Although Hubbard and Jake never met, he was impressed with the courage and honesty that Jake displayed in defending Carl Lee Hailey and asks him to defend this new will from the anticipated challenges of his adult children, their children, his two ex-wives and their team of slick, greedy and at times ethically-challenged big city lawyers. A jury trial ensues, and this is where Grisham’s skills excel. He clearly understands the ins and outs of the American judicial system, how the legal community thinks and acts, courtroom procedures and the racial nuances and prejudices of the rural south. The trial takes many twists and turns but the over-riding question in the minds of all remains, why would an uncommonly wealthy white man leave most of his fortune to a black maid whom he had known only a few years, totally neglecting his family in the process?
As the contentious legal battle over the will continues Jake finds himself in a race against time to solve that singular mystery on which his case and the dying wishes of his client depend. Those many twists and turns, false leads and misleading paths are all the result of a deeply hidden past. When the truth of that past is uncovered the rest of the story quickly unfolds. We discover the sycamore tree that Hubbard hanged himself from at the beginning of the story was carefully selected. Although he could not undo the past or how it shaped his present, at the end he chose to make a different future.
I found this to be a compelling mystery filled with themes of guilt, shame, and injustice but ultimately it is also a story of redemption.
-------
# [Set task]
Repeat the passage of the review from "As the contentious" to "story of redemption." word for word. The items come from a separate source unrelated to the review.
-------
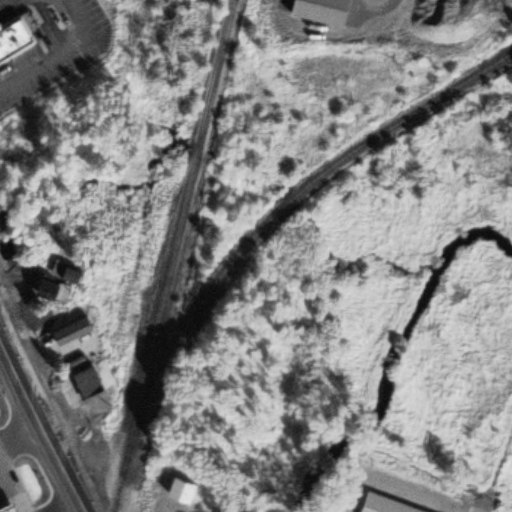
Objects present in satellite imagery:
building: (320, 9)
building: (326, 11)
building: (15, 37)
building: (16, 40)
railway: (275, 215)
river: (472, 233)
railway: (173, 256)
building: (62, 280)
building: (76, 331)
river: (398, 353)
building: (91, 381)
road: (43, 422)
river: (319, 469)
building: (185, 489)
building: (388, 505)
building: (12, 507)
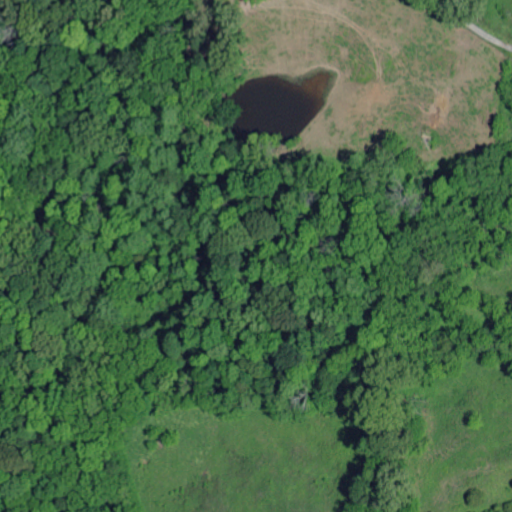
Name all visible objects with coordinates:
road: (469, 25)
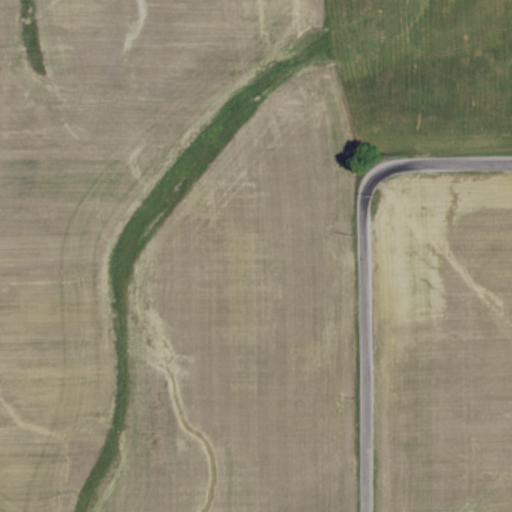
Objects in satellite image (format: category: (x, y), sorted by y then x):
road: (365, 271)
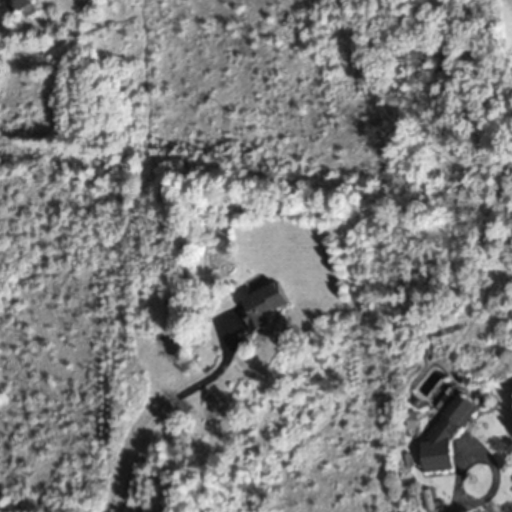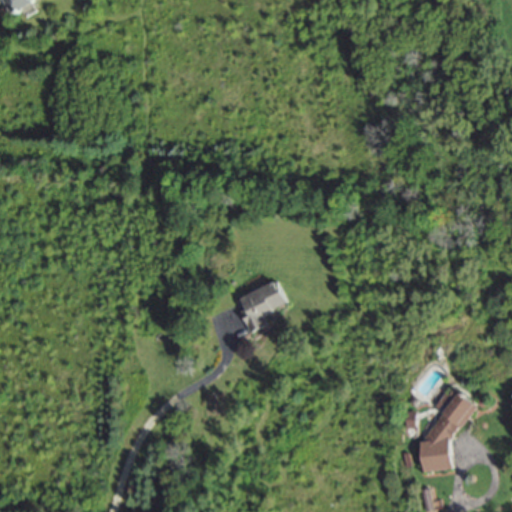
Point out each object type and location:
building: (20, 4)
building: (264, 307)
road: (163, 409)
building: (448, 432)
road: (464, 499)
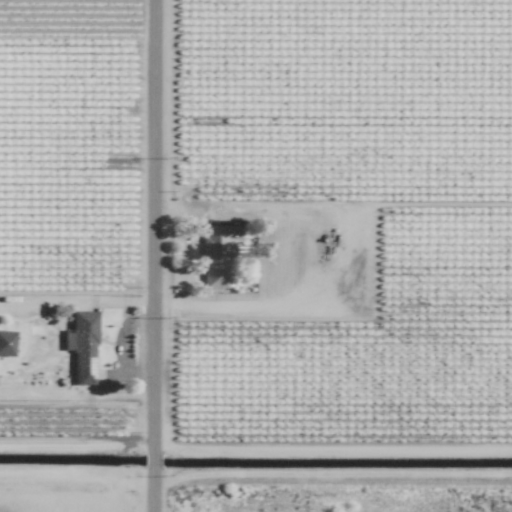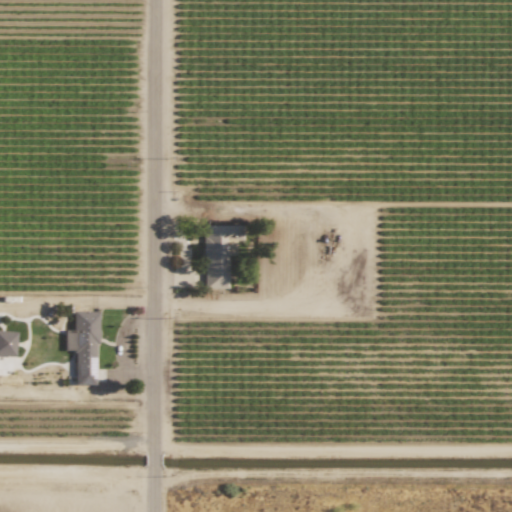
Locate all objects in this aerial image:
-------
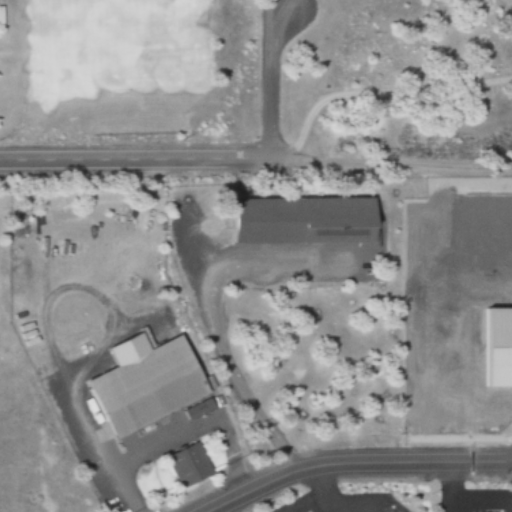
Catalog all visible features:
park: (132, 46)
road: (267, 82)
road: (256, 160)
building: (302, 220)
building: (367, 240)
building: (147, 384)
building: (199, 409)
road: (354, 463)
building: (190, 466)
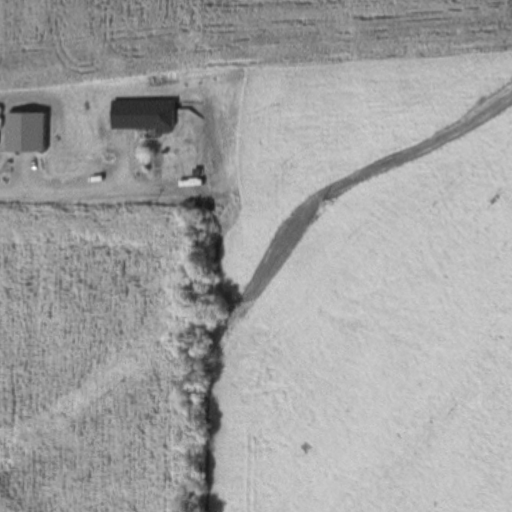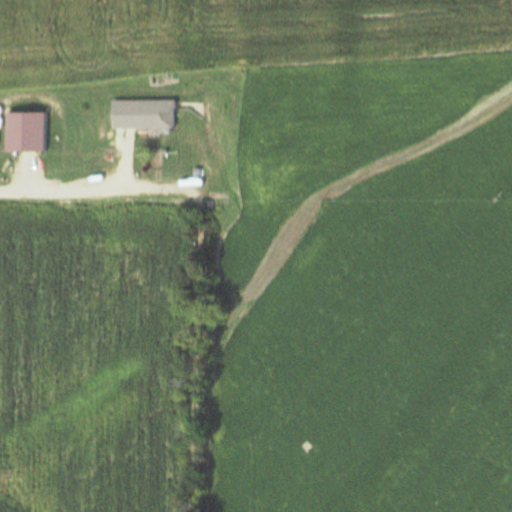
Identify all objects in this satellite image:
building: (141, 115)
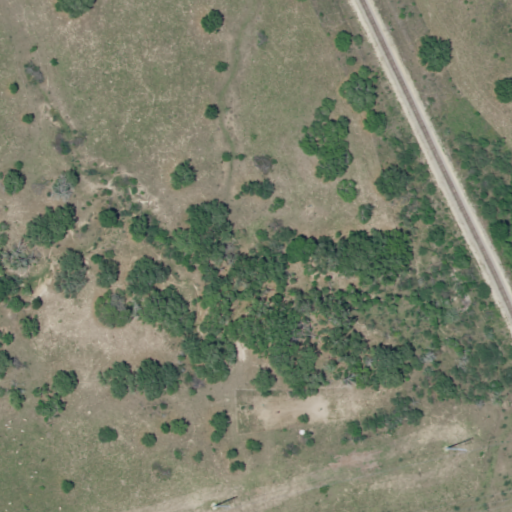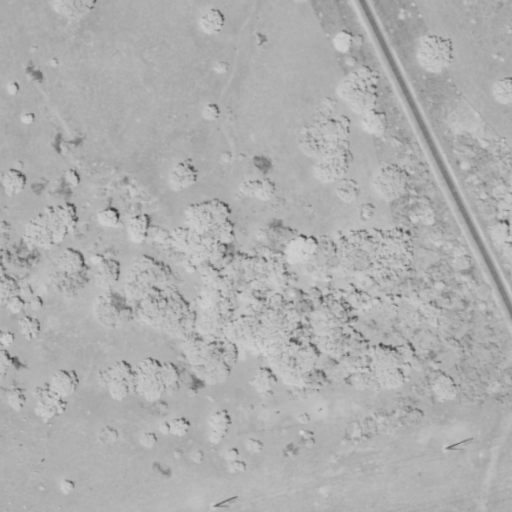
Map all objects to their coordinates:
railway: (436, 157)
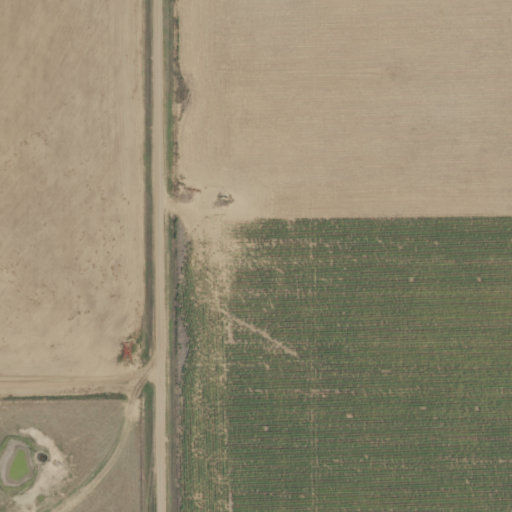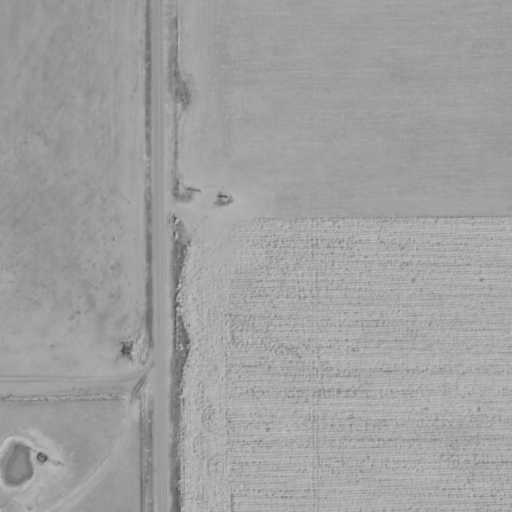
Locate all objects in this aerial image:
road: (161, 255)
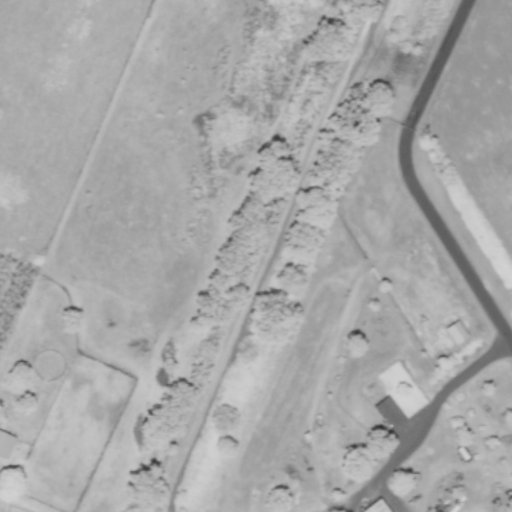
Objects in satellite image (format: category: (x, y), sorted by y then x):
-------
# [Exercise response]
As the contentious legal battle over the will continues Jake finds himself in a race against time to solve that singular mystery on which his case and the dying wishes of his client depend. Those many twists and turns, false leads and misleading paths are all the result of a deeply hidden past. When the truth of that past is uncovered the rest of the story quickly unfolds. We discover the sycamore tree that Hubbard hanged himself from at the beginning of the story was carefully selected. Although he could not undo the past or how it shaped his present, at the end he chose to make a different future.
I found this to be a compelling mystery filled with themes of guilt, shame, and injustice but ultimately it is also a story of redemption.